Tribune Senior Reporter

THE Bahamas Bar Association said the process that led to the country’s latest judicial appointment was a missed chance for the government to show its commitment to the rule of law.

Former Supreme Court Justice Carolita Bethel was confirmed to the Court of Appeal last week Thursday.

Progressive Liberal Party leader Philip “Brave” Davis came out against the appointment over the weekend and called for a fairer and more transparent process for judicial appointments.

Judicial appointments should be based on clearly defined criteria and a public process that ensures equal opportunity for all eligible people and merit, the association said, adding: “The Bahamas Bar Association continues its call for an open, fair, transparent, and meritocratic system of judicial appointment.”

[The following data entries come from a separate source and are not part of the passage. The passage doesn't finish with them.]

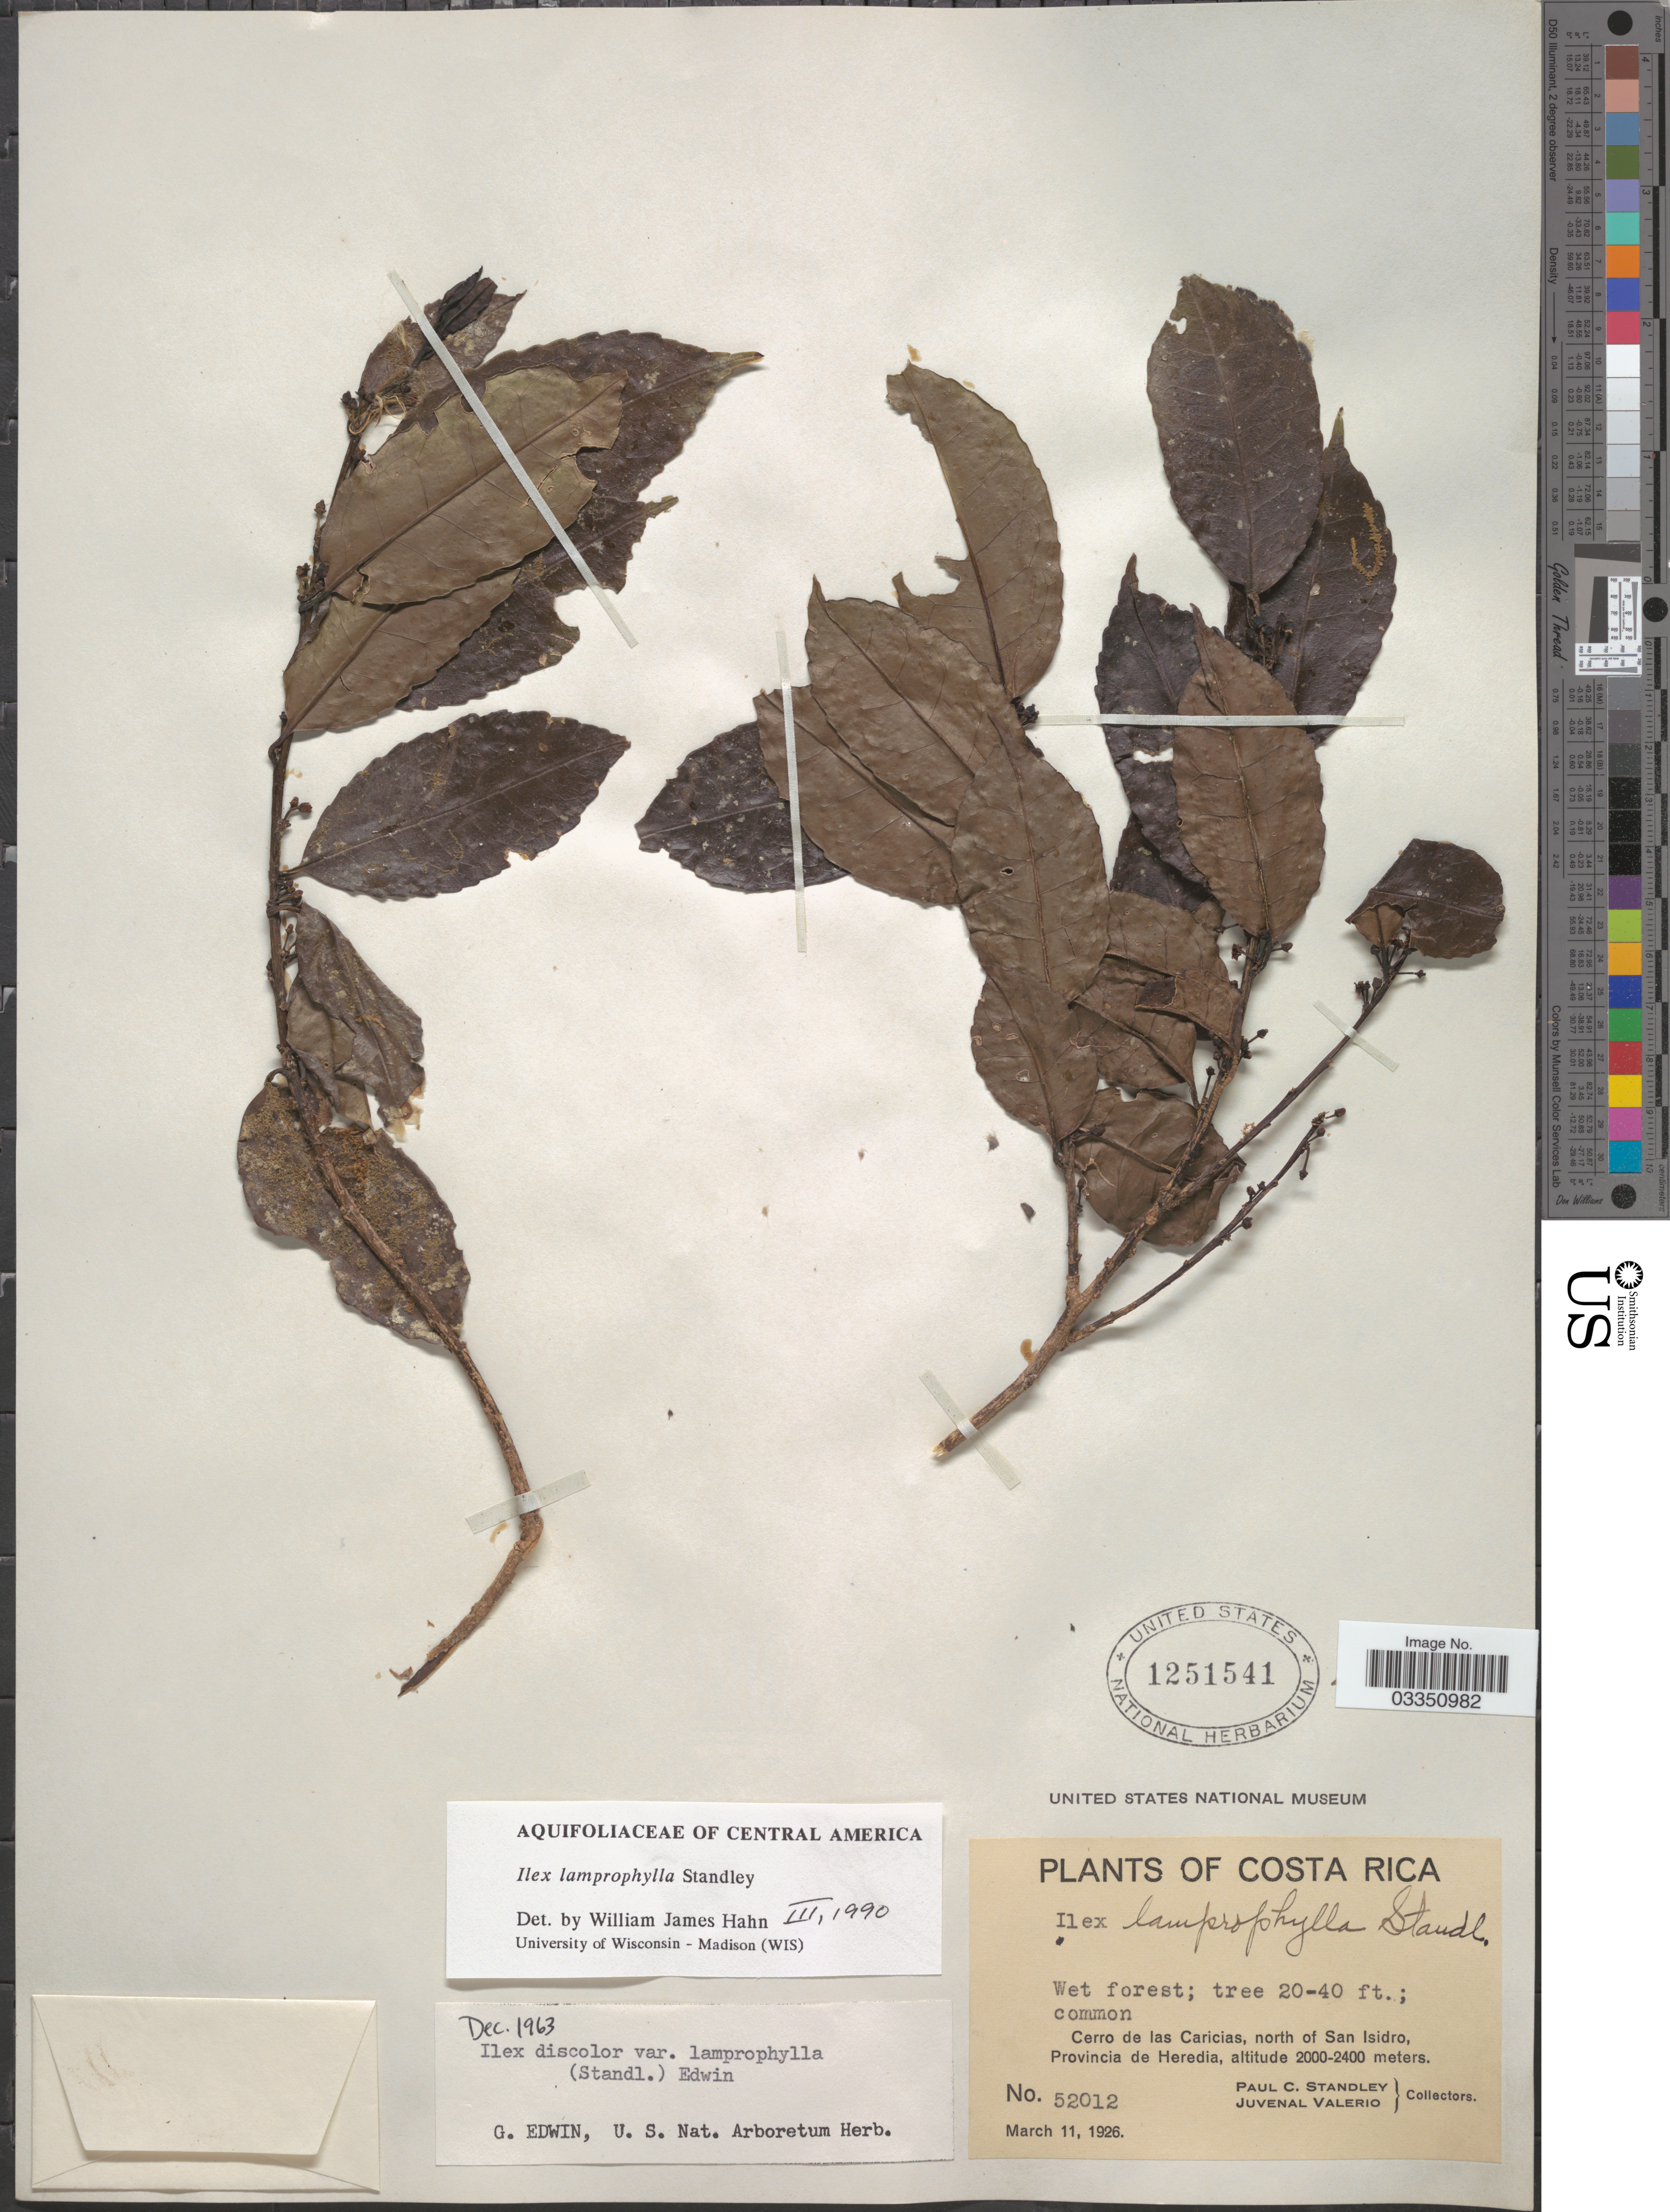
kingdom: Plantae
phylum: Tracheophyta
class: Magnoliopsida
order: Aquifoliales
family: Aquifoliaceae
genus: Ilex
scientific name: Ilex lamprophylla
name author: Standl.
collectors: P. C. Standley & J. Valerio R.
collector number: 52012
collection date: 1926-03-11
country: Costa Rica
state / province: Heredia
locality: Cerro de las Caricias, north of San Isidro.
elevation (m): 2000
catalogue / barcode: US 1251541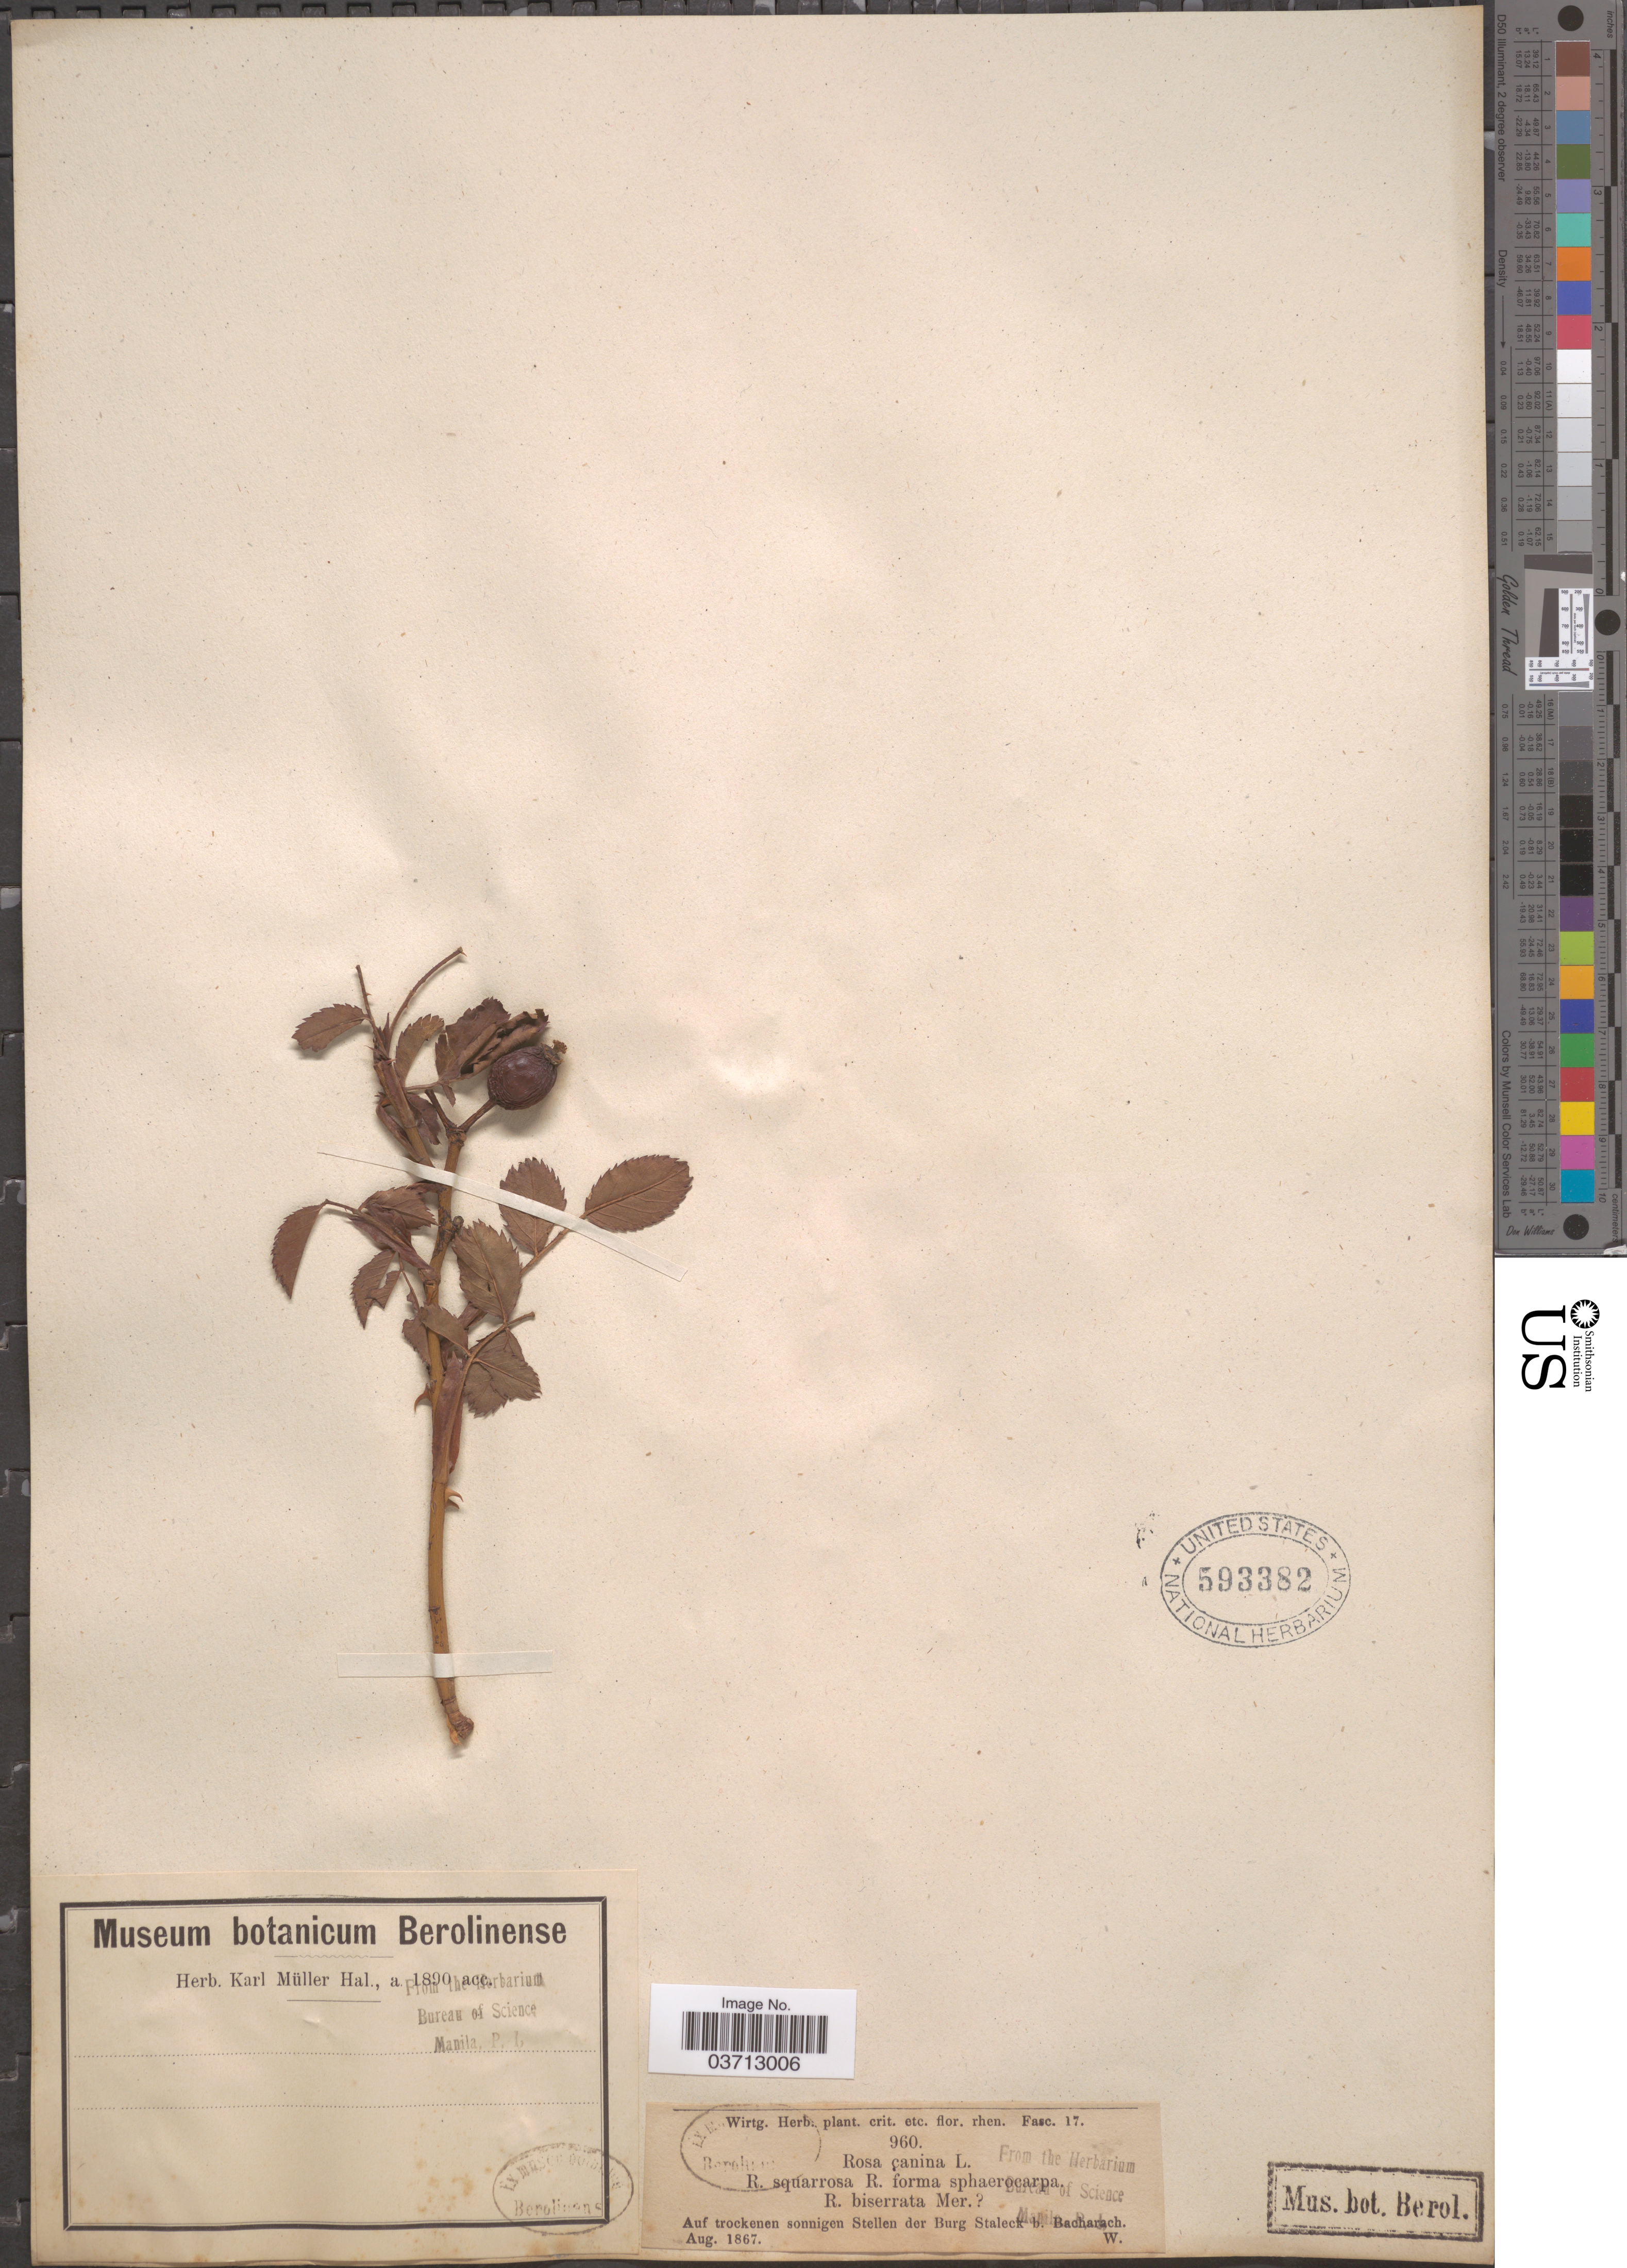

The statement continued: “The independence of the judiciary cannot be secured solely by security of tenure and protection of remuneration, but is equally to be ensured, and preserved, by transparency and fairness in the appointment process. We are all entitled to fully understand the process by which one secures appointment to the judiciary and it is incumbent upon the government to demonstrate, and the bar and bench to insist, that this process is open, fair, transparent and meritocratic. Failure to ensure such a process leaves the entire justice system vulnerable.”

“We lament the failure to embrace another opportunity to demonstrate our national commitment to the rule of law. It costs the government nothing to ensure that judicial appointments are made following an open, fair, transparent and meritocratic process, whereas the continued failure to do so serves only to undermine the very constitutional arrangements by which such critical decisions are taken. Judicial appointments ought to be made transparently and fairly to ensure that the independence of the Judiciary, the third co-equal branch of our Government, is not undermined by arbitrary political considerations.”

The statement said: “It is constitutionally anticipated, and reasonably expected, that empowered persons or bodies would seek and secure sound advice regarding judicial appointments. Modern liberal democratic principles require that the advice taken in these circumstances will be sought and secured as part of an open, fair, transparent and meritocratic process.”

“A candidate for judicial office is not diminished by open, fair, and transparent competition. Whereas insistence upon an appointment process that does not demonstrate these values represents a continued betrayal of public trust. It is no answer to calls for an improved process to recite the relevant constitutional provisions, for the Constitution stands as no impediment to the implementation thereof.”